## Problem description
Output each record in full, exactly as it stands.
══════════
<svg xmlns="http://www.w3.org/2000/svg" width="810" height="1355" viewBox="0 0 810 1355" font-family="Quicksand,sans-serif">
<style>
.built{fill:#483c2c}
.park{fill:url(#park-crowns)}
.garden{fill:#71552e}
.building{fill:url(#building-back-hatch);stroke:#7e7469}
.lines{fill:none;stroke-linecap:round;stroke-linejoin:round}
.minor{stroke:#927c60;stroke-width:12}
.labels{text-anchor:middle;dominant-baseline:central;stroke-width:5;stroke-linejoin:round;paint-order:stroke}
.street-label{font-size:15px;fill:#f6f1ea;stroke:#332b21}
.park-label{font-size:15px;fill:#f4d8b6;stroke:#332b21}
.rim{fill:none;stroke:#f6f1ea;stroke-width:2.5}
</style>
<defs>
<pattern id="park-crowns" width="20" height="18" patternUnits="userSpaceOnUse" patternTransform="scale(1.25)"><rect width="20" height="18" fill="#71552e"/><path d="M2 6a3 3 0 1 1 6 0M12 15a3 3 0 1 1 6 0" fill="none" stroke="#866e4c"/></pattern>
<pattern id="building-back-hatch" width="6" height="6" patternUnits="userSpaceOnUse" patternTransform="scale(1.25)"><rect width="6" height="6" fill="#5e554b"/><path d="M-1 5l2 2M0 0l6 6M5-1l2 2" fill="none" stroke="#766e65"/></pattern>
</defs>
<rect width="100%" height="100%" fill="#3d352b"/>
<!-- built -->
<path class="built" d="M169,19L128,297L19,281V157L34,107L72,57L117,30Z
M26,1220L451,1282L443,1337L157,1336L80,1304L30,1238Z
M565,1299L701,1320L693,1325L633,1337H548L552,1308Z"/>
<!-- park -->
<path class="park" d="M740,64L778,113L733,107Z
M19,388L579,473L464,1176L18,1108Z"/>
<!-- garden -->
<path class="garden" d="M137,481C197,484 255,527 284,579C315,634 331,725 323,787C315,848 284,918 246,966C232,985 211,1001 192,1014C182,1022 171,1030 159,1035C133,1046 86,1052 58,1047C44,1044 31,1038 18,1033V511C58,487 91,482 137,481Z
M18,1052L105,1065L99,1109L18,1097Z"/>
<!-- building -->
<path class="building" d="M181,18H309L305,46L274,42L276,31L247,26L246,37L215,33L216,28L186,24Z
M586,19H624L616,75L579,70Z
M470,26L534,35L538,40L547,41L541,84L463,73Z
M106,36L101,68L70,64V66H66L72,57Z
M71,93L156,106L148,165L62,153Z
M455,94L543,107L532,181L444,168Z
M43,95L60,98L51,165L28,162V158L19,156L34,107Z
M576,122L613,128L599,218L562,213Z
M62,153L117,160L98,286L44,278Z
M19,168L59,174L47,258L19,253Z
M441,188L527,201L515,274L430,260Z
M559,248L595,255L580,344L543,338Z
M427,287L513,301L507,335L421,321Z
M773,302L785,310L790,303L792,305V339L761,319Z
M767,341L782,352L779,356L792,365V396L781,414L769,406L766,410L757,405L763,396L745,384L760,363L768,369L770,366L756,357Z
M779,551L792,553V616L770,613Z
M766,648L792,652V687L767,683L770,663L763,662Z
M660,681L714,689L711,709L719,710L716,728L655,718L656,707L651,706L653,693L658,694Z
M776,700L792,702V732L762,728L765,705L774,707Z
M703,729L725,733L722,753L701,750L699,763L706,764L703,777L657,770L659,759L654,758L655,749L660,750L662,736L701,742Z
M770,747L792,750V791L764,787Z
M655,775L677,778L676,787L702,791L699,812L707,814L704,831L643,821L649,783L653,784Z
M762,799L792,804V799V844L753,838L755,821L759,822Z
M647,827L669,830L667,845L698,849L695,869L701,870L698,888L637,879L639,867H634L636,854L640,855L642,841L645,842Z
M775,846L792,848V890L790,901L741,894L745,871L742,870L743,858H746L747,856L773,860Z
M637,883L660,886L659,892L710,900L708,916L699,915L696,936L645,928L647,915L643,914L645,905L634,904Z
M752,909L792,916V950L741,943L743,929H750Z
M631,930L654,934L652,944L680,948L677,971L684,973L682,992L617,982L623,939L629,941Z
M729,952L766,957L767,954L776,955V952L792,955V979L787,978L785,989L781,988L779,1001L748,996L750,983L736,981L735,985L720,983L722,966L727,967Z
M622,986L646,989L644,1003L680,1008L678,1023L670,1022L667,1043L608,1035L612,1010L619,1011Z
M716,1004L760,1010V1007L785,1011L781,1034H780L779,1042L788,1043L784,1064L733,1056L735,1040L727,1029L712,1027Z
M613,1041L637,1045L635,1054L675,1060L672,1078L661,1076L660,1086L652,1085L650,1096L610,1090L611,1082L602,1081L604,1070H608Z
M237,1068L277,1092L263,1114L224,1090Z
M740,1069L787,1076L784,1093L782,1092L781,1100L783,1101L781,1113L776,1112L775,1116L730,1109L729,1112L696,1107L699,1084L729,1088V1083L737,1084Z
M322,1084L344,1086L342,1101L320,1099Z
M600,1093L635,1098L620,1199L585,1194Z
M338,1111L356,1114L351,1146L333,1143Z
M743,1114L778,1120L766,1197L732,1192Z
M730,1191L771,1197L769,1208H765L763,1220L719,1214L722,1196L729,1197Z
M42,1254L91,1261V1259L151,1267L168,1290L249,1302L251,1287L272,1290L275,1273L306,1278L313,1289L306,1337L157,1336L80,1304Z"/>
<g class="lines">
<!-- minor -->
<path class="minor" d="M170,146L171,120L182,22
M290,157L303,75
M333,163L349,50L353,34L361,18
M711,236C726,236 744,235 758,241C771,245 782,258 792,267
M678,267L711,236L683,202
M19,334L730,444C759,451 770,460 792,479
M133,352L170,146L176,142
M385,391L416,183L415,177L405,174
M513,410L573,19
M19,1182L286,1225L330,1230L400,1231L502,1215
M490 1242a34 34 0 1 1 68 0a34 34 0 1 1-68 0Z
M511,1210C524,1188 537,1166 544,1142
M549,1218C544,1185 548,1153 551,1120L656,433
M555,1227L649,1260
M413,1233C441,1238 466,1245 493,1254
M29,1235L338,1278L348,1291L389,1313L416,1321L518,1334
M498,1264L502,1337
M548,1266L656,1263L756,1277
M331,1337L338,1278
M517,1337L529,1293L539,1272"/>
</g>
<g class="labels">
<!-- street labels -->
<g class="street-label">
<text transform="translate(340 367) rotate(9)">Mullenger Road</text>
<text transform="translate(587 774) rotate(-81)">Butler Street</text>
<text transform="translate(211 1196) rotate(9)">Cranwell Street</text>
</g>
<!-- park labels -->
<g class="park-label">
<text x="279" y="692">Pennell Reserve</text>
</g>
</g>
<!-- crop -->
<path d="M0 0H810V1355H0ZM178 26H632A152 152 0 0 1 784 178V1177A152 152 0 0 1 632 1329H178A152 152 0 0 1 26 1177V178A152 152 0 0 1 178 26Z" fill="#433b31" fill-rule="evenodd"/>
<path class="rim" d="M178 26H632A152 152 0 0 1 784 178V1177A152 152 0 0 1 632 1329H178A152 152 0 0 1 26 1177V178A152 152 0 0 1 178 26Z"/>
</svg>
══════════
## Solution to the exercise
<svg xmlns="http://www.w3.org/2000/svg" width="810" height="1355" viewBox="0 0 810 1355" font-family="Quicksand,sans-serif">
<style>
.built{fill:#483c2c}
.park{fill:url(#park-crowns)}
.garden{fill:#71552e}
.building{fill:url(#building-back-hatch);stroke:#7e7469}
.lines{fill:none;stroke-linecap:round;stroke-linejoin:round}
.minor{stroke:#927c60;stroke-width:12}
.labels{text-anchor:middle;dominant-baseline:central;stroke-width:5;stroke-linejoin:round;paint-order:stroke}
.street-label{font-size:15px;fill:#f6f1ea;stroke:#332b21}
.park-label{font-size:15px;fill:#f4d8b6;stroke:#332b21}
.rim{fill:none;stroke:#f6f1ea;stroke-width:2.5}
</style>
<defs>
<pattern id="park-crowns" width="20" height="18" patternUnits="userSpaceOnUse" patternTransform="scale(1.25)"><rect width="20" height="18" fill="#71552e"/><path d="M2 6a3 3 0 1 1 6 0M12 15a3 3 0 1 1 6 0" fill="none" stroke="#866e4c"/></pattern>
<pattern id="building-back-hatch" width="6" height="6" patternUnits="userSpaceOnUse" patternTransform="scale(1.25)"><rect width="6" height="6" fill="#5e554b"/><path d="M-1 5l2 2M0 0l6 6M5-1l2 2" fill="none" stroke="#766e65"/></pattern>
</defs>
<rect width="100%" height="100%" fill="#3d352b"/>
<!-- built -->
<path class="built" d="M169,19L128,297L19,281V157L34,107L72,57L117,30Z
M26,1220L451,1282L443,1337L157,1336L80,1304L30,1238Z
M565,1299L701,1320L693,1325L633,1337H548L552,1308Z"/>
<!-- park -->
<path class="park" d="M740,64L778,113L733,107Z
M19,388L579,473L464,1176L18,1108Z"/>
<!-- garden -->
<path class="garden" d="M137,481C197,484 255,527 284,579C315,634 331,725 323,787C315,848 284,918 246,966C232,985 211,1001 192,1014C182,1022 171,1030 159,1035C133,1046 86,1052 58,1047C44,1044 31,1038 18,1033V511C58,487 91,482 137,481Z
M18,1052L105,1065L99,1109L18,1097Z"/>
<!-- building -->
<path class="building" d="M181,18H309L305,46L274,42L276,31L247,26L246,37L215,33L216,28L186,24Z
M586,19H624L616,75L579,70Z
M470,26L534,35L538,40L547,41L541,84L463,73Z
M106,36L101,68L70,64V66H66L72,57Z
M71,93L156,106L148,165L62,153Z
M455,94L543,107L532,181L444,168Z
M43,95L60,98L51,165L28,162V158L19,156L34,107Z
M576,122L613,128L599,218L562,213Z
M62,153L117,160L98,286L44,278Z
M19,168L59,174L47,258L19,253Z
M441,188L527,201L515,274L430,260Z
M559,248L595,255L580,344L543,338Z
M427,287L513,301L507,335L421,321Z
M773,302L785,310L790,303L792,305V339L761,319Z
M767,341L782,352L779,356L792,365V396L781,414L769,406L766,410L757,405L763,396L745,384L760,363L768,369L770,366L756,357Z
M779,551L792,553V616L770,613Z
M766,648L792,652V687L767,683L770,663L763,662Z
M660,681L714,689L711,709L719,710L716,728L655,718L656,707L651,706L653,693L658,694Z
M776,700L792,702V732L762,728L765,705L774,707Z
M703,729L725,733L722,753L701,750L699,763L706,764L703,777L657,770L659,759L654,758L655,749L660,750L662,736L701,742Z
M770,747L792,750V791L764,787Z
M655,775L677,778L676,787L702,791L699,812L707,814L704,831L643,821L649,783L653,784Z
M762,799L792,804V799V844L753,838L755,821L759,822Z
M647,827L669,830L667,845L698,849L695,869L701,870L698,888L637,879L639,867H634L636,854L640,855L642,841L645,842Z
M775,846L792,848V890L790,901L741,894L745,871L742,870L743,858H746L747,856L773,860Z
M637,883L660,886L659,892L710,900L708,916L699,915L696,936L645,928L647,915L643,914L645,905L634,904Z
M752,909L792,916V950L741,943L743,929H750Z
M631,930L654,934L652,944L680,948L677,971L684,973L682,992L617,982L623,939L629,941Z
M729,952L766,957L767,954L776,955V952L792,955V979L787,978L785,989L781,988L779,1001L748,996L750,983L736,981L735,985L720,983L722,966L727,967Z
M622,986L646,989L644,1003L680,1008L678,1023L670,1022L667,1043L608,1035L612,1010L619,1011Z
M716,1004L760,1010V1007L785,1011L781,1034H780L779,1042L788,1043L784,1064L733,1056L735,1040L727,1029L712,1027Z
M613,1041L637,1045L635,1054L675,1060L672,1078L661,1076L660,1086L652,1085L650,1096L610,1090L611,1082L602,1081L604,1070H608Z
M237,1068L277,1092L263,1114L224,1090Z
M740,1069L787,1076L784,1093L782,1092L781,1100L783,1101L781,1113L776,1112L775,1116L730,1109L729,1112L696,1107L699,1084L729,1088V1083L737,1084Z
M322,1084L344,1086L342,1101L320,1099Z
M600,1093L635,1098L620,1199L585,1194Z
M338,1111L356,1114L351,1146L333,1143Z
M743,1114L778,1120L766,1197L732,1192Z
M730,1191L771,1197L769,1208H765L763,1220L719,1214L722,1196L729,1197Z
M42,1254L91,1261V1259L151,1267L168,1290L249,1302L251,1287L272,1290L275,1273L306,1278L313,1289L306,1337L157,1336L80,1304Z"/>
<g class="lines">
<!-- minor -->
<path class="minor" d="M170,146L171,120L182,22
M290,157L303,75
M333,163L349,50L353,34L361,18
M711,236C726,236 744,235 758,241C771,245 782,258 792,267
M678,267L711,236L683,202
M19,334L730,444C759,451 770,460 792,479
M133,352L170,146L176,142
M385,391L416,183L415,177L405,174
M513,410L573,19
M19,1182L286,1225L330,1230L400,1231L502,1215
M490 1242a34 34 0 1 1 68 0a34 34 0 1 1-68 0Z
M511,1210C524,1188 537,1166 544,1142
M549,1218C544,1185 548,1153 551,1120L656,433
M555,1227L649,1260
M413,1233C441,1238 466,1245 493,1254
M29,1235L338,1278L348,1291L389,1313L416,1321L518,1334
M498,1264L502,1337
M548,1266L656,1263L756,1277
M331,1337L338,1278
M517,1337L529,1293L539,1272"/>
</g>
<g class="labels">
<!-- street labels -->
<g class="street-label">
<text transform="translate(340 367) rotate(9)">Mullenger Road</text>
<text transform="translate(587 774) rotate(-81)">Butler Street</text>
<text transform="translate(211 1196) rotate(9)">Cranwell Street</text>
</g>
<!-- park labels -->
<g class="park-label">
<text x="279" y="692">Pennell Reserve</text>
</g>
</g>
<!-- crop -->
<path d="M0 0H810V1355H0ZM178 26H632A152 152 0 0 1 784 178V1177A152 152 0 0 1 632 1329H178A152 152 0 0 1 26 1177V178A152 152 0 0 1 178 26Z" fill="#433b31" fill-rule="evenodd"/>
<path class="rim" d="M178 26H632A152 152 0 0 1 784 178V1177A152 152 0 0 1 632 1329H178A152 152 0 0 1 26 1177V178A152 152 0 0 1 178 26Z"/>
</svg>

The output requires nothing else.